Giovedì, 23 Settembre 2021

Schettino: "Sono morto quella notte, nessuno mi aiutò a evitare il naufragio"

"Assieme alle 32 vittime, quella notte, sono morto anch’io" ha detto l'ex comandante della Costa Concordia. Il pubblico ministero l'ha definito "incauto idiota". Ma la manovra di incaglio ha evitato una strage e aiuterà a modificare i codici di sicurezza, perché se la nave si fosse fermata in alto mare sarebbe affondata nel giro di pochi minuti

Schettino in una foto di qualche anno fa

Volto tirato, barba lunga. Francesco Schettino passa le sue giornate a Meta di Sorrento portando a spasso il suo cane, un cucciolo di tibetano. A meno che la Cassazione annulli la sentenza, si apriranno probabilmente per lui le porte del carcere dopo la conferma della condanna a 16 anni della Corte d'Appello di Firenze. 

"Assieme alle 32 vittime, quella notte, sono morto anch’io" ha detto l'ex comandante della Costa Concordia.
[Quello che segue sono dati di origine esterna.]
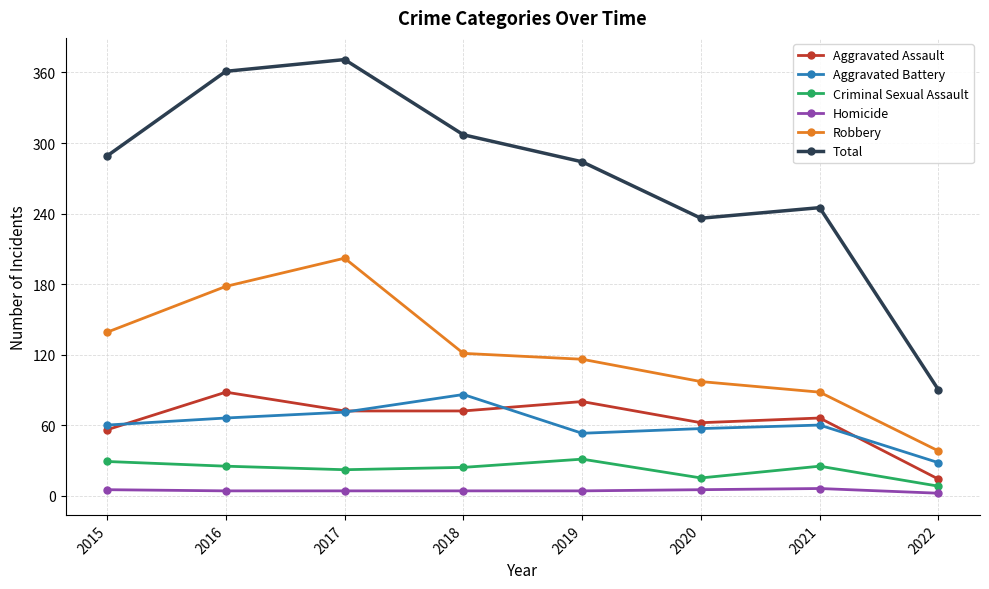

True or false: Aggravated Battery and Total intersect in this chart.

False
Sono stati anni difficili per Schettino, che il pubblico ministero ha definito "incauto idiota".

C'è anche chi giudica meno duramente "l'errore" che commise in quella sera maledetta. La Stampa spiega che la manovra di incaglio decisa da Schettino dopo l'urto contro gli scogli ha evitato una strage e aiuterà a modificare i codici di sicurezza, perché se la nave si fosse fermata in alto mare sarebbe affondata nel giro di pochi minuti.
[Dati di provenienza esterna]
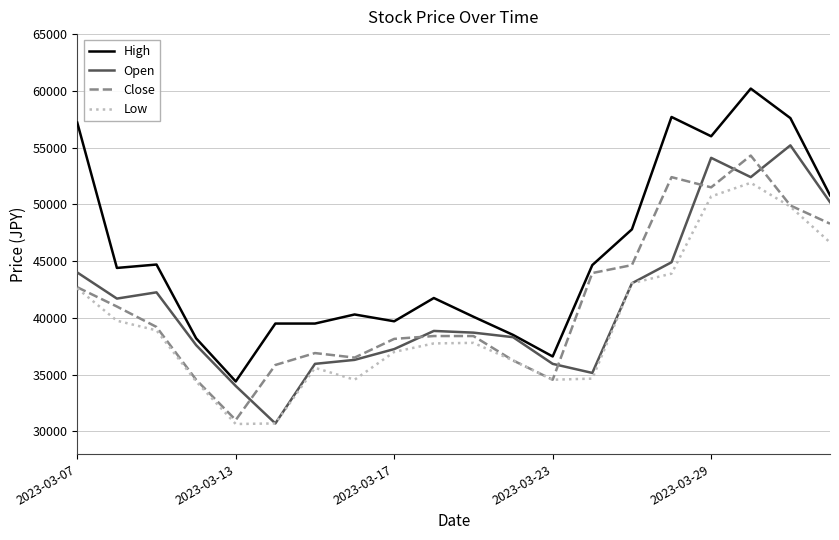

What is the highest value of the Open series?

55200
L'ex comandante dell'ammiraglia della flotta di Costa Crociere passa le sue giornate al pc, non accende più la tv, agli amici più fidati dice che "non ce la fa più". 

«Non ho sbagliato io la rotta», rimugina Schettino guardando il mare di Capri solcato da yacht e pescherecci. «Stavamo a mezzo miglio dalla costa e a quella distanza il governo della nave è affidato alla guardia, non al comandante. Lo dice il codice di navigazione e infatti hanno patteggiato tutti.

Fa anche i nomi:

"Il primo ufficiale, Ambrosio, che faceva le misurazioni nautiche. Il terzo, Coronica, che guardava il radar. L’ufficiale subentrante, Ursino, che non si capiva bene cosa facesse. E nessuno ha fiatato, non uno che dicesse: comandante, siamo alla distanza minima! Attenzione!". 

La scatola nera testimonierebbe che l’ultimo ordine di Schettino fu di virare a sinistra: sostiene di non essere stato ascoltato.